Testo del documento =>
————————

Breve e parziale cronologia.
1904
Costruito dal
cantiere G. B. Calamaro di Savona come barcobestia (nave goletta) di 306,5 tsl
e 243 tsn, originariamente privo di motore.
Il suo nome
originario è Adelaide, poi cambiato
in Adelaide Margherita.
1912-1913
Ribattezzato Aquila (altra fonte posticipa il
cambiamento di nome al suo acquisto da parte dell’armatore Dominici di
Viareggio).
Primi anni ’20
Acquistato
dall’armatore Emilio Dominici di Vareggio, che installa un motore diesel
ausiliario Humboldt Deutzmotoreu da 145 cavalli asse. Tra i suoi comandanti vi
sono il capitano G. Genovali e lo stesso Dominici.
17 ottobre 1940
Requisito a Viareggio
dalla Regia Marina ed iscritto con sigla D.M.

————————

Parti dell'esercizio =>
[a] Rispondi a queste domande sulla cronologia della nave:
(i) Quale cantiere costruì la nave nel 1904?
(ii) Qual era il nome originario della nave?
(iii) Di quanti cavalli asse era il motore diesel ausiliario installato dall'armatore Emilio Dominici?
[b] Riprendi la cronologia della nave dopo l'ultima voce, quella del 17 ottobre 1940.
L'elenco non ha alcun legame con la cronologia della nave.

————————

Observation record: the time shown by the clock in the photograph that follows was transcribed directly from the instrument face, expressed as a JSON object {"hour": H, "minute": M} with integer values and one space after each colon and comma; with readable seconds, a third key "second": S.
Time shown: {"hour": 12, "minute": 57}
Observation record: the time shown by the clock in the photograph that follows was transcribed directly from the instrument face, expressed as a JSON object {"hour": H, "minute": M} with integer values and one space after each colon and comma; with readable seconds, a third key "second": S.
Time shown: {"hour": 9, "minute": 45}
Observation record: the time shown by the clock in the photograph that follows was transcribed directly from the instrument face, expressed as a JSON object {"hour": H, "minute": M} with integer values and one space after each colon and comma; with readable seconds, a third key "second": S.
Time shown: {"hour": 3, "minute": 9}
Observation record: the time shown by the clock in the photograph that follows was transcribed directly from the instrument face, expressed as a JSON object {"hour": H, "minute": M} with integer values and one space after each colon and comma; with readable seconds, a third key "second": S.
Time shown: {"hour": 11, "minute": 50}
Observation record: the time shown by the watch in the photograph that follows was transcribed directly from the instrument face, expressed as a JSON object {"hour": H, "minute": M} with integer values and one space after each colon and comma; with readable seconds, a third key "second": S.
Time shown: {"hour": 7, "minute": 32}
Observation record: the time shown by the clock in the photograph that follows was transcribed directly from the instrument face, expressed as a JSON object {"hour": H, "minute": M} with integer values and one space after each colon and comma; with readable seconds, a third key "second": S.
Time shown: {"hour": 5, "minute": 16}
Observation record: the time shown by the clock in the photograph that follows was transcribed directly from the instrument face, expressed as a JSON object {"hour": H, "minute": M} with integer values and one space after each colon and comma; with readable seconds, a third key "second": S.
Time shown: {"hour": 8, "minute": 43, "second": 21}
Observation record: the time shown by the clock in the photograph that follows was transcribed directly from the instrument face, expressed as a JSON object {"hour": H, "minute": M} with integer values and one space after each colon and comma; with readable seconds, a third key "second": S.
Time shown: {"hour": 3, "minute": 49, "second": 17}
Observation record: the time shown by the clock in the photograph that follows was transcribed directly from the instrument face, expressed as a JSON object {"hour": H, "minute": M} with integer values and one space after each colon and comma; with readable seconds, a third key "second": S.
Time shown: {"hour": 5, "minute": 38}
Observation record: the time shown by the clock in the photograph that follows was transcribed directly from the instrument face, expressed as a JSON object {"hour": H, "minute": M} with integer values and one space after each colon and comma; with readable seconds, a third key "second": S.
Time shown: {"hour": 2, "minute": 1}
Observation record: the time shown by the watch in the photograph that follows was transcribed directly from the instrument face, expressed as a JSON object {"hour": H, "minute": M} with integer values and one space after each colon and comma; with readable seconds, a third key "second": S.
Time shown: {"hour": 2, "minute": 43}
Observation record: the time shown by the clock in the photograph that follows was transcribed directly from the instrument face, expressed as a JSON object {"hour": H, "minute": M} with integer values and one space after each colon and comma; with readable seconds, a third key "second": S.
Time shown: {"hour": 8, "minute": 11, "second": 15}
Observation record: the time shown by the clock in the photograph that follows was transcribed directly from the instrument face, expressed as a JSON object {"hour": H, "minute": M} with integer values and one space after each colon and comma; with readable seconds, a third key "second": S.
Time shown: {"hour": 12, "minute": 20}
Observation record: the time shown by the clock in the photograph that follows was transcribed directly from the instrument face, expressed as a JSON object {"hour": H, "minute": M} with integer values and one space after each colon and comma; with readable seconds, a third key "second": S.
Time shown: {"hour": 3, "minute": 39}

————————

Risposte =>
[a]
(i) Il cantiere G. B. Calamaro di Savona.
(ii) Adelaide.
(iii) 145 cavalli asse.

[b]
10 nel ruolo del naviglio ausiliario dello Stato. Trasformato in dragamine
magnetico (per altra fonte risulterebbe iscritto nella categoria delle «navi da
crociera», cioè le navi scorta/pattugliamento ausiliarie).
L’affondamento
Alle 22.45 del 21
settembre 1942 l’Aquila era in
navigazione da Pantelleria a Tripoli insieme ad un altro dragamine ausiliario,
il S. Michele, quando venne avvistato
su rilevamento 240° dal sommergibile britannico P 46 (poi divenuto Unruffled,
al comando del tenente di vascello John Samuel Stevens).
Dapprima l’unità
britannica avvistò soltanto la sagoma di una nave che procedeva oscurato verso
sud, e si avvicinò per vederci chiaro: alle 00.17 del 22 Stevens identificò la
nave come una grossa goletta a tre alberi, a poppavia della quale navigava
un’altra più piccola imbarcazione a motore, che non riuscì ad identificare (il S. Michele).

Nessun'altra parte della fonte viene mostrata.